Schaftlänge: 91,4 cm
Anschluß: 12 V
Leistung/Schub (kp/W): bis 22,0 kp Schub / 510 Watt
Schubkraft: 1495 kg
Der Motor zeichnet sich durch einen optimierten  Stromverbrauch aus, was einen längeren Betrieb bei gleicher  Batterie-Kapazität garantiert.
Der Motor kann mittels Knopfdruck hochgeklappt werden, die  Eintauchtiefe des Propellers ins Wasser sowie der Lenkdruck sind  stufenlos verstellbar.
Dank der Batterieanzeige können Sie den aktuellen Ladestand  der Batterie sehen und so sinnvoll planen. Vor allem können Sie ein  schädliches "Leerfahren" der Batterie vermeiden,was im Fall der Fälle  Ärger und bares Geld spart!
Der Motor ist Salzwasser und damit Meerestauglich!
360°schwenkbare Steuereinheit
5 Schaltstufen vor- und 3 rückwärts
im Gegensatz zu anderen mit *gerade mal 81 EUR*  nen klasse Preis !
zwar noch kein Langzeittest bzw Langzeitfahrt gemacht , aber der erste Eindruck sagt mir das Teil für meine Angelzwecke ideal ist :m
von den 5 Fahrstufen reicht sicher max 2-3 um etwas auf den Kanten zu manöverieren - denke damit wird man auch ne längere Batterielaufzeit hinbekommen #6

*>> klick << *


----------



## andy12345 (23. Juni 2011)

*AW: Elektromotor Test 46 lbs*

hallo,
der motor spricht mich sehr an..
danke für die vorstellung !

hast du den noch einen link für mich?
kann den leider nicht öffnen ..

Mfg
Andy


----------



## HD4ever (23. Juni 2011)

*AW: Elektromotor Test 46 lbs*

sollte doch jetzt gehen ?! |kopfkrat


----------



## andy12345 (23. Juni 2011)

*AW: Elektromotor Test 46 lbs*

jetzt geht es..
und wo kann man den motor kaufen? finde ihn bei ebay leider nicht


----------



## HD4ever (23. Juni 2011)

*AW: Elektromotor Test 46 lbs*

*klick *
gibts auch größere / kleinere Modelle .. mit 12V geht es bis 55 lbs


----------



## TR22 (23. Juni 2011)

*AW: Elektromotor Test 46 lbs*

Moin,
hört sich sehr interessant an. Hatte schonmal überlegt mir einen E- Motor als Notmotor für mein Boot zuholen. Das hat so die Größe wie das Boot auf deinem Profilfoto (HD4ever). Meinst du der ist dafür ausreichend oder ist das "Spielkram".
Soll halt nur zur Not schnell angebaut werden um etwas richtung Land oder aus der Fahrrinne zu kommen.

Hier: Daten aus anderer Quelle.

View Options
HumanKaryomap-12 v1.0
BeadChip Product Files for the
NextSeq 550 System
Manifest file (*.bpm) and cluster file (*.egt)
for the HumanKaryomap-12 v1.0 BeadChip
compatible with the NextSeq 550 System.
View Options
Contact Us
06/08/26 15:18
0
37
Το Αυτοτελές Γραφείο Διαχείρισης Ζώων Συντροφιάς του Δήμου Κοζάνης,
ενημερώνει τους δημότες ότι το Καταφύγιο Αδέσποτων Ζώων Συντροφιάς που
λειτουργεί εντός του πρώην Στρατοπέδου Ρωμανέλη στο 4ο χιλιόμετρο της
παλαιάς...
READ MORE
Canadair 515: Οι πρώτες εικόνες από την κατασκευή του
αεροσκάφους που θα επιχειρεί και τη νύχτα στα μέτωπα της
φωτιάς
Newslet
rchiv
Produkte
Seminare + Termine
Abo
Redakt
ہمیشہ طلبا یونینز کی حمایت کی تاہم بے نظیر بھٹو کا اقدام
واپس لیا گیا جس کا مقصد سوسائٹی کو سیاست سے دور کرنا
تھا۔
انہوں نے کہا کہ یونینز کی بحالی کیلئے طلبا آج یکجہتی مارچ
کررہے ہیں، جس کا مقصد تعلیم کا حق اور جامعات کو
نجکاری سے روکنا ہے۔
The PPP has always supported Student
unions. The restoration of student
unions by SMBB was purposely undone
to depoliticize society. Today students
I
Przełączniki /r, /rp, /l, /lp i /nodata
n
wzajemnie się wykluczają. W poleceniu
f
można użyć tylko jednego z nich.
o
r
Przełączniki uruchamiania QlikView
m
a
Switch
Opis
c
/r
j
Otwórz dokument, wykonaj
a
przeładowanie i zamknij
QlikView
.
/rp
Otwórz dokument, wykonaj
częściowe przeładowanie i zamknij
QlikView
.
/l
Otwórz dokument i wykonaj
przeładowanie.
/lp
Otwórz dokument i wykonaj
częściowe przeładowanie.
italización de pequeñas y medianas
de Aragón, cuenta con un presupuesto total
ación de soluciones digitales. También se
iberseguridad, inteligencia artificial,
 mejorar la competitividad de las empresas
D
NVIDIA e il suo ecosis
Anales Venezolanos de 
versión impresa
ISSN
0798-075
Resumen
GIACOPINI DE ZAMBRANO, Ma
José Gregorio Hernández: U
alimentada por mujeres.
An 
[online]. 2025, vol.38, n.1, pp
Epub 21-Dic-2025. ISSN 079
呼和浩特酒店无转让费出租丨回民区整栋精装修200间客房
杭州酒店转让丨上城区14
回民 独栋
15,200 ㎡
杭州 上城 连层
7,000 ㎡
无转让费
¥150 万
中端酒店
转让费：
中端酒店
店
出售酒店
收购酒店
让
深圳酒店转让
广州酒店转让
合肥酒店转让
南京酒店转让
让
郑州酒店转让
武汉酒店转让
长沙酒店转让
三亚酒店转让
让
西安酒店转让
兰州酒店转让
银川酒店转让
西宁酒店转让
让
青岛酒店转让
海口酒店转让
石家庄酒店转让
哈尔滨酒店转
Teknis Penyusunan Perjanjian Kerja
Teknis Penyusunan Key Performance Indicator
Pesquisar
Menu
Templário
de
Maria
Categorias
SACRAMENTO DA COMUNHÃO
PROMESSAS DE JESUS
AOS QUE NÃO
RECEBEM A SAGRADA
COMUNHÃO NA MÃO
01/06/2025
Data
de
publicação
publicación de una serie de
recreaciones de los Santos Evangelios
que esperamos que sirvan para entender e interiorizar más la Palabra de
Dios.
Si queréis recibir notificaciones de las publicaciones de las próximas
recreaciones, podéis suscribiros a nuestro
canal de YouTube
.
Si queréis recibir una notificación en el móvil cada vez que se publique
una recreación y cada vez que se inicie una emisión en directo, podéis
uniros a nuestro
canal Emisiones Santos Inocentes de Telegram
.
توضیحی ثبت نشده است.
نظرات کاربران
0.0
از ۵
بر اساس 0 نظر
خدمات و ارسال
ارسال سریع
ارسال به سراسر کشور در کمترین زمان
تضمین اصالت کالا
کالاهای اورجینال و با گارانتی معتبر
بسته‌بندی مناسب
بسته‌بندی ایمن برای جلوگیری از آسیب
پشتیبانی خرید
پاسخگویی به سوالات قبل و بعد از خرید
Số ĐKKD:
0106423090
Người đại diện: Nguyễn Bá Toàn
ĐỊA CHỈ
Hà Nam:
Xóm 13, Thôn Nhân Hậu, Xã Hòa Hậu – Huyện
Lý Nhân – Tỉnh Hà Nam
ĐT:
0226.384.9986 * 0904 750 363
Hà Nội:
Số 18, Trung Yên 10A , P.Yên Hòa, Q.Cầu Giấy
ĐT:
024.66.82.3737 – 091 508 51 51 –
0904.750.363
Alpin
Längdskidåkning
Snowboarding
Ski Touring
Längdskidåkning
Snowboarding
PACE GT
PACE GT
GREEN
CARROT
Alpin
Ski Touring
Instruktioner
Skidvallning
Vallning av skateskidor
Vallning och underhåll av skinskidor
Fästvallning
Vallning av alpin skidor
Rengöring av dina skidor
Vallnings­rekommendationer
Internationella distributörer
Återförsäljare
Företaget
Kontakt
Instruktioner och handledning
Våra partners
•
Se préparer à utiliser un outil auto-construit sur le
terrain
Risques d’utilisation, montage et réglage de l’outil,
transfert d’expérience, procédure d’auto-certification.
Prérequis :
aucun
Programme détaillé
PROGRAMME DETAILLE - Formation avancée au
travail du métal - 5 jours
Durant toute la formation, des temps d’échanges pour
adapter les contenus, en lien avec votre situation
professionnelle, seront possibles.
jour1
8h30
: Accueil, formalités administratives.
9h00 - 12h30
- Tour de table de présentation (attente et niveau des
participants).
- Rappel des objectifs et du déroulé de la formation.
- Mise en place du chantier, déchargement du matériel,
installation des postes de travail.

Würde mich echt interessieren ob sich die Anschaffung lohnen würde.

Gruß Timo


----------



## HD4ever (23. Juni 2011)

*AW: Elektromotor Test 46 lbs*

gute Frage ... steht oder hängt wohl mit der Batteriegröße und dem Gewässer .. |supergri
wie gesagt - Langzeittest steht bei mir noch aus - denke der Motor wäre besser als gar nix an Ersatz, aber für die Ostsee oder besonders stärker stömende Gewässer würd ich da eher abraten.
habe mir den nun geholt weil ich im Sommer das Boot jetzt im Süßwasser liegen habe ... für die Ostsee eher was an 3-5 PS Benziner |kopfkrat


----------